Confusables
Confusables is a Python package designed for analyzing and matching words that appear similar but use different Unicode characters. It leverages the official Unicode confusable characters list to detect homoglyphs, which can be useful for applications like identifying malicious fake website names, normalizing text data, or bypassing profanity filters. The library is currently at version 1.2.0 and receives updates as needed, particularly for Unicode character set changes.
Warnings
- breaking The `match_subword` option was removed from the `confusable_regex()` function in version 1.0.0. It now behaves as if `match_subword` is always true.
- breaking Version 1.0.0 updated to Unicode Confusables version 12.1.0, and now matches all Unicode characters with themselves. This may change the set of characters considered confusable compared to older versions.
- gotcha The definition of 'confusable' is intentionally loose and may become more or less strict in future versions, as it deals with human interpretation.
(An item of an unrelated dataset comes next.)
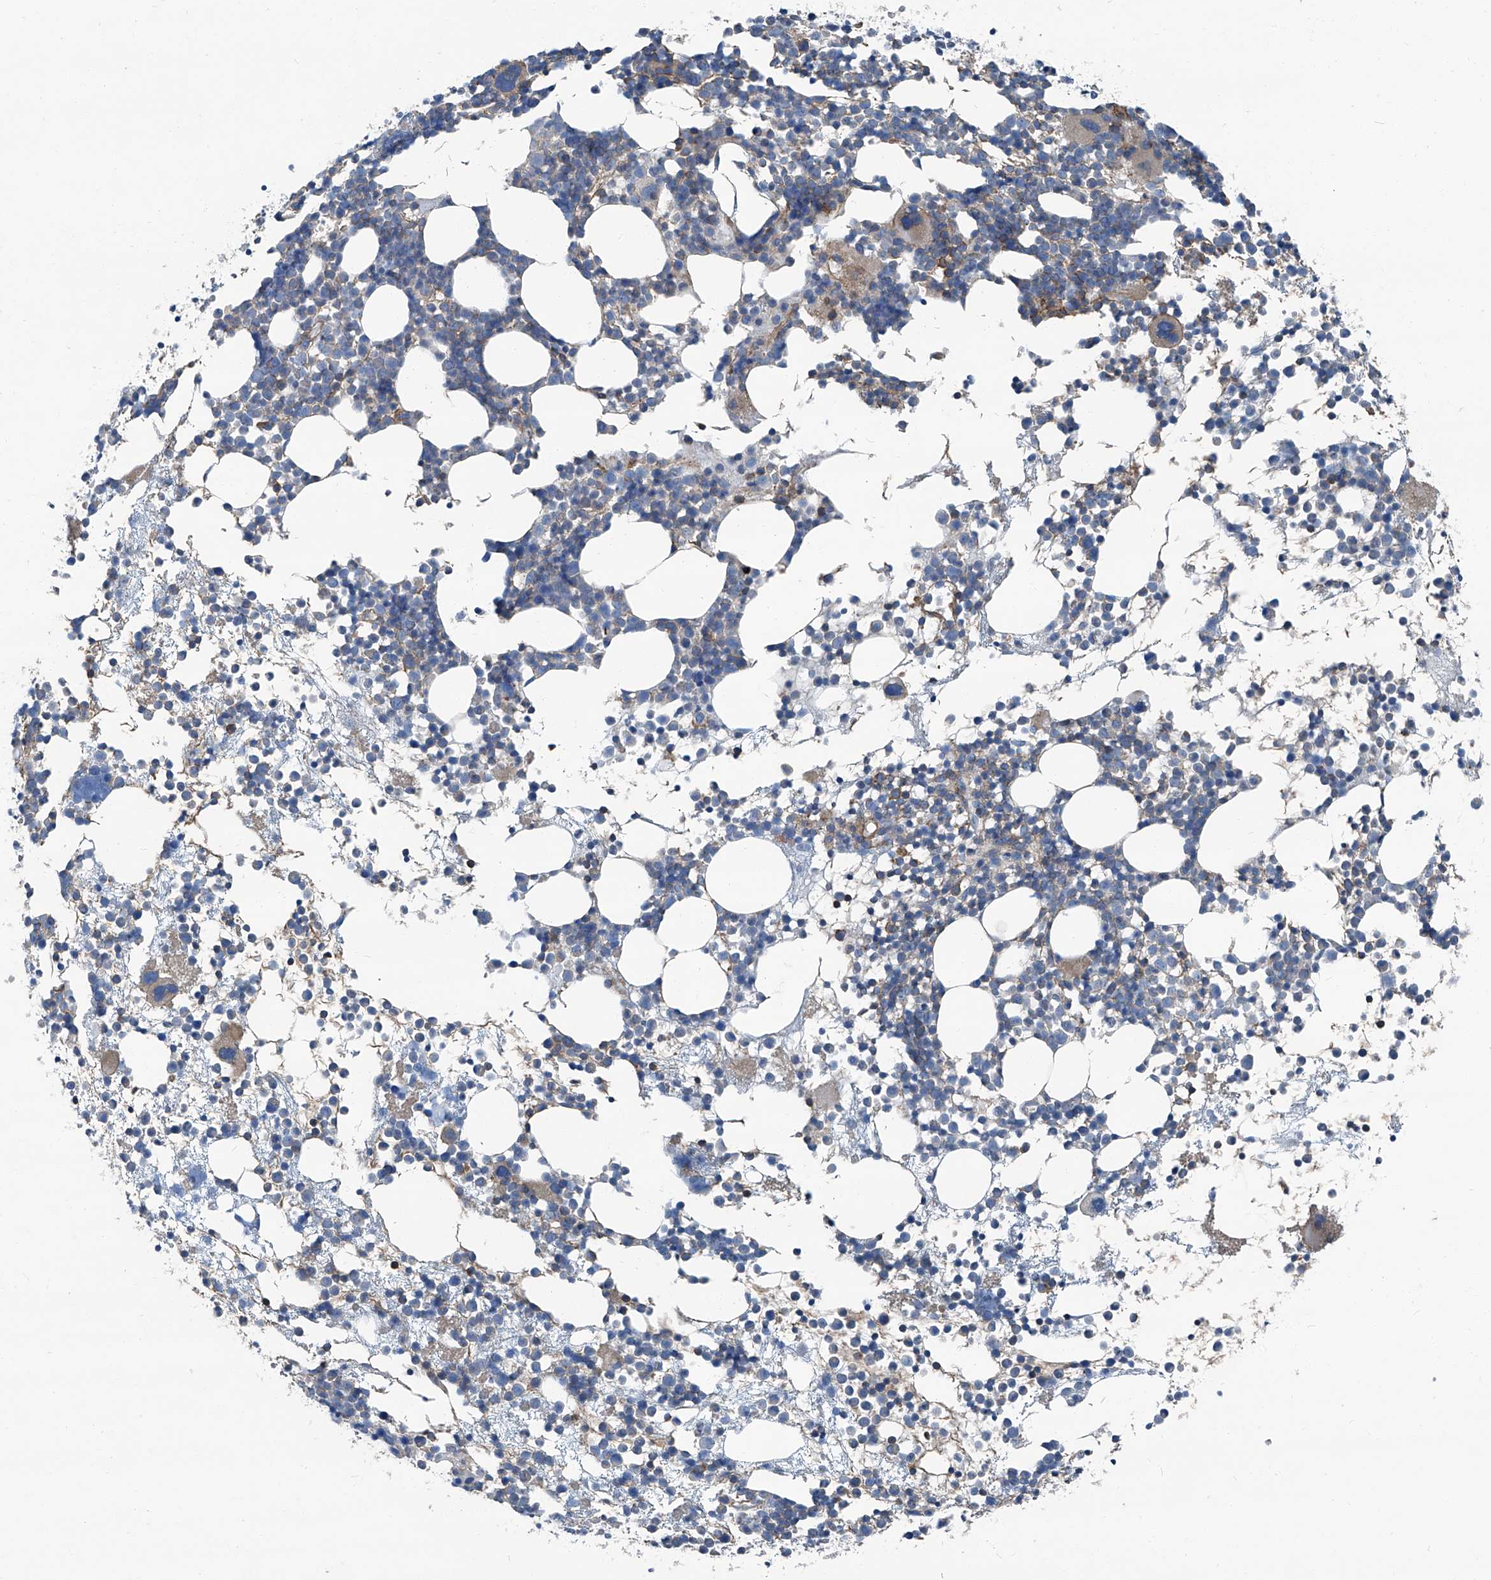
{"staining": {"intensity": "weak", "quantity": "<25%", "location": "cytoplasmic/membranous"}, "tissue": "bone marrow", "cell_type": "Hematopoietic cells", "image_type": "normal", "snomed": [{"axis": "morphology", "description": "Normal tissue, NOS"}, {"axis": "topography", "description": "Bone marrow"}], "caption": "Hematopoietic cells are negative for protein expression in normal human bone marrow. The staining is performed using DAB brown chromogen with nuclei counter-stained in using hematoxylin.", "gene": "SEPTIN7", "patient": {"sex": "female", "age": 57}}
This could subtly alter matching behavior between releases.
Install
-
pip install confusables
Imports
- is_confusable
from confusables import is_confusable
- confusable_characters
from confusables import confusable_characters
- confusable_regex
from confusables import confusable_regex
- normalize
from confusables import normalize
Quickstart
from confusables import is_confusable, confusable_regex, normalize
# Check if two strings are confusable
print(f"'rover' vs 'ƦỏV3ℛ': {is_confusable('rover', 'ƦỏV3ℛ')}")
# Generate a regex for confusable characters
regex_pattern = confusable_regex('admin', include_character_padding=True)
print(f"Regex for 'admin': {regex_pattern}")
# Normalize a string to its confusable ASCII counterparts
normalized_forms = normalize('micrоsoft', prioritize_alpha=True)
print(f"Normalized forms of 'micrоsoft': {normalized_forms}")